As our family grew in number, then in stature, we realized we needed a larger form of transportation. The purple van was demoted to second in our fleet of vehicles, but she still was a valued part of our automotive family. We obtained something new and shiny from this century with luxurious automatic windows. Still, we used the purple van and had special appreciation for the way the seats felt homey and how the heater could roast you in under 30 seconds. Plus, we were the only people on the block who could still play cassette tapes while driving. We just felt special. Sometimes we’d slowly crank down the windows and share the cassette tunes with the neighbors. We are thoughtful like that.

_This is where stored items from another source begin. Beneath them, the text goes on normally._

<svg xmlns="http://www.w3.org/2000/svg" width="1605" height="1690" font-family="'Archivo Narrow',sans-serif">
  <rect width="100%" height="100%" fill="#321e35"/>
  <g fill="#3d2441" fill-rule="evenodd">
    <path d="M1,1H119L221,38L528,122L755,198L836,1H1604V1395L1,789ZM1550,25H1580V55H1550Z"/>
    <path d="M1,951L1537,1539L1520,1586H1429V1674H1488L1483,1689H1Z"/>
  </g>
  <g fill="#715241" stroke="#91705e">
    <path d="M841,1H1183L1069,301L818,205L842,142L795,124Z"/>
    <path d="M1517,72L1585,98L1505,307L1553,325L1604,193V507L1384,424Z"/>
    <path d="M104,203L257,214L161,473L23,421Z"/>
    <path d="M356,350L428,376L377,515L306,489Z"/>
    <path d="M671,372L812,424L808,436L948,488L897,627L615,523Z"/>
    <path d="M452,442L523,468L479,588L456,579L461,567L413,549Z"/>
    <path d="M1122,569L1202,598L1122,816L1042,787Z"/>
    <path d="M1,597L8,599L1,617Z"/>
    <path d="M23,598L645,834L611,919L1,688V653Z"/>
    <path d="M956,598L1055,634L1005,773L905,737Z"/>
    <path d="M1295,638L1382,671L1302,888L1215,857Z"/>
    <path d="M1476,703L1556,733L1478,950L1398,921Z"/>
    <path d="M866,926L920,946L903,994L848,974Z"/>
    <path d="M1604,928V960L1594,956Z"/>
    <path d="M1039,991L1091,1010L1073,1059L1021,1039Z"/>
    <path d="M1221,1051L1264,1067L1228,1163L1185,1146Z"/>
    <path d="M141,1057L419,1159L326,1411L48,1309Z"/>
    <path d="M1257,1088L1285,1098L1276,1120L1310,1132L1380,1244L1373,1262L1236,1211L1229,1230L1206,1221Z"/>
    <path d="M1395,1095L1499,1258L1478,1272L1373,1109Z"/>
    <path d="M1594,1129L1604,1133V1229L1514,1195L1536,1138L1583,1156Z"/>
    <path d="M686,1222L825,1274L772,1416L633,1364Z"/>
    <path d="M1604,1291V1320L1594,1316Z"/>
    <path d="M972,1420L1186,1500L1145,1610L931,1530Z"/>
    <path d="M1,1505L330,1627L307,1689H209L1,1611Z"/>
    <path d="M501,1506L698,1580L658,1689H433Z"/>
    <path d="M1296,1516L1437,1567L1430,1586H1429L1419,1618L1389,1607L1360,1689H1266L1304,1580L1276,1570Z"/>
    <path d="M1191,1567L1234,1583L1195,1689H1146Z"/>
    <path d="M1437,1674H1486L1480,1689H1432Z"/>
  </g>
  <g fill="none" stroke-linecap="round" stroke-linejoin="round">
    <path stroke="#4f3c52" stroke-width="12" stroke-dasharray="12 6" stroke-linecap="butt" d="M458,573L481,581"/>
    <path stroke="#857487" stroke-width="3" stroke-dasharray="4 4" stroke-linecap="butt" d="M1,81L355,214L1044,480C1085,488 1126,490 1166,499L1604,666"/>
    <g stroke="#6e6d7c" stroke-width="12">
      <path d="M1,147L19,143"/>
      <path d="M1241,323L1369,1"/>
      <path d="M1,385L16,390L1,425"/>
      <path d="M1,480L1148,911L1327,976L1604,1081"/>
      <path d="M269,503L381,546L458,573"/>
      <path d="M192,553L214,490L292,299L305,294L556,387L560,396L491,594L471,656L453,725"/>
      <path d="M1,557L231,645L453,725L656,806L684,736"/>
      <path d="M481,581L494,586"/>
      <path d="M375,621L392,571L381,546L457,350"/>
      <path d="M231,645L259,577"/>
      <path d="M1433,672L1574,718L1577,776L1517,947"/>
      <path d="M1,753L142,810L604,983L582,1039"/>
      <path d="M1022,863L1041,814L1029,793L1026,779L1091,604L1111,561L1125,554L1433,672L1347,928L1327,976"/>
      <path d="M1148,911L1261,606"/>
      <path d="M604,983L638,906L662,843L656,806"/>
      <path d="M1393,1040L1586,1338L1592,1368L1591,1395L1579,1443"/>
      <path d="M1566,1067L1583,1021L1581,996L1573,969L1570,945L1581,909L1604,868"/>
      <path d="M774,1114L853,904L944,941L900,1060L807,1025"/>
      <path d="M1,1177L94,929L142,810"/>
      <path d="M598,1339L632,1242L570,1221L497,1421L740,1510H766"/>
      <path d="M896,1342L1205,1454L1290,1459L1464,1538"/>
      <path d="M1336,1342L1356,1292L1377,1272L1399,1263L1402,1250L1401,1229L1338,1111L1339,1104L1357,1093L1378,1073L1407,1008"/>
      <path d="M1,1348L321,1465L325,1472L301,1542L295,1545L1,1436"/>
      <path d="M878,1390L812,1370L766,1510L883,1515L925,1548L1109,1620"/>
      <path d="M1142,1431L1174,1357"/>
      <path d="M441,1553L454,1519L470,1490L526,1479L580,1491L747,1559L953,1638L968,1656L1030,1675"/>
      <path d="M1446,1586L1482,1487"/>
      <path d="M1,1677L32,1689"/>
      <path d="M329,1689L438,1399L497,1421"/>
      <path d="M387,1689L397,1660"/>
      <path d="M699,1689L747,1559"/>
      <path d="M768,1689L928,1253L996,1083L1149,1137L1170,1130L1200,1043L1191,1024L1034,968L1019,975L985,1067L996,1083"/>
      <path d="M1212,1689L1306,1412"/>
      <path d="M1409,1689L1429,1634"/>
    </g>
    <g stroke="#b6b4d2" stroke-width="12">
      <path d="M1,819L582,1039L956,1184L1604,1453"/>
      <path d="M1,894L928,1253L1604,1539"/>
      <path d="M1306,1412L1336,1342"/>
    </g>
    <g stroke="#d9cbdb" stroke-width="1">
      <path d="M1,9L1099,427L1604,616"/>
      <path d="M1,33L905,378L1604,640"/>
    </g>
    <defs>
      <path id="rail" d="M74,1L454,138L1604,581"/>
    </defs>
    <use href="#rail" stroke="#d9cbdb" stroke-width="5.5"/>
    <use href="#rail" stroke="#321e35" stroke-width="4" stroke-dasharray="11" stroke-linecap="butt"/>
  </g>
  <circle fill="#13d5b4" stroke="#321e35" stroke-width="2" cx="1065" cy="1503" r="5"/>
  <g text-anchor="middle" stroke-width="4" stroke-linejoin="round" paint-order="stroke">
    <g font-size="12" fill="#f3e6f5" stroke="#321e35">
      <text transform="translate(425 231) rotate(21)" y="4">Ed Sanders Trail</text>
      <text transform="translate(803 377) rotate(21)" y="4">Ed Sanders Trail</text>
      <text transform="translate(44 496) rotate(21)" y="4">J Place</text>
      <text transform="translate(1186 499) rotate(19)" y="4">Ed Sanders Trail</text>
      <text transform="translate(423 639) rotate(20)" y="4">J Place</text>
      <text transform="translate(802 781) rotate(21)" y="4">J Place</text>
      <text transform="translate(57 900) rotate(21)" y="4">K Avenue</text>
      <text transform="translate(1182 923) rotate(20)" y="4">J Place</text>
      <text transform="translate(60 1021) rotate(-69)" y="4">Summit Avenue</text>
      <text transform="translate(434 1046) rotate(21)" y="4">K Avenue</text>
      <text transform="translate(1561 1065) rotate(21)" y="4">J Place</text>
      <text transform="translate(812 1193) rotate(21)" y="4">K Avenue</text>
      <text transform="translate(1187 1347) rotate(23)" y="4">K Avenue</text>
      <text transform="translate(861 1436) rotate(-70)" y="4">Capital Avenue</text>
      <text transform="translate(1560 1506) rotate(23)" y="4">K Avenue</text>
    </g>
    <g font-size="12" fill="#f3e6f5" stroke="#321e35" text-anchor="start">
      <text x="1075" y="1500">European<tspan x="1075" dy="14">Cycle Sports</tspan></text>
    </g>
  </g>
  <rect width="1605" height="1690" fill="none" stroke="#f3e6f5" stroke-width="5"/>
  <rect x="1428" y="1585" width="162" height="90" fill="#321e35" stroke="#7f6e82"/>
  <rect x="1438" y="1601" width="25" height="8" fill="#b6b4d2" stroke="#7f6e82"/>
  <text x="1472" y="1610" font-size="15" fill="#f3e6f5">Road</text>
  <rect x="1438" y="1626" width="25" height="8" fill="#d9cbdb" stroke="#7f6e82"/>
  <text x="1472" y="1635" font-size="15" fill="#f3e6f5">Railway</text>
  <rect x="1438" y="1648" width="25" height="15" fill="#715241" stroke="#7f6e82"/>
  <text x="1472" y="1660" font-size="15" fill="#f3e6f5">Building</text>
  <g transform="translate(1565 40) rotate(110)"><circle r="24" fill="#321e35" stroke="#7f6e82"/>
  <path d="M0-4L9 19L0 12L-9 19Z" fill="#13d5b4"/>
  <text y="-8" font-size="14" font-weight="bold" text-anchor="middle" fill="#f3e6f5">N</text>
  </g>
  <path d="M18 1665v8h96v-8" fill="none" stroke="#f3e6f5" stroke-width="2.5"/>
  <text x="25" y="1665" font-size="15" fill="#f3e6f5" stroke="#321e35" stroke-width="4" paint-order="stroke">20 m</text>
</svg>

Even as our children grew they knew to appreciate the purple van. Our oldest son, Nathan, obtained his drivers license and the day I watched him pull out of the driveway alone in the purple van was bittersweet. Part of me wished to be able to hand him the keys to a brand new car. The other part of me was so glad he flat didn’t care that he was 17 and driving a purple van. He was also going to work where he dresses as a cow, so maybe he figured this is just how things are in life. You drive automobiles that are purple and you dress as farm animals.
But as Scripture says….moth and rust destroys….I’m not sure what kind of moth or rust ruined our transmission, but we decided it wasn’t worth paying to fix an almost 17 year old van. So we made the sad decision to fold. We took out everything that wasn’t nailed down, we stroked the cloth seats and sat in them one last time and reminisced while the van sat in automotive hospice. We talked about the trips, memories and miles that are the glue for our family. The kind of glue that moth and rust can never take away. We took pictures of the whole van and were amazed at the 143,000 miles we’d traveled in it.
We closed those sliding doors that behind still had Goldfish cracker crumbs, beach sand and dog hair; the stuff of our life, and we said good bye. It may be just “stuff”, but sometimes the “stuff’ of this world holds a whole lot of good memories.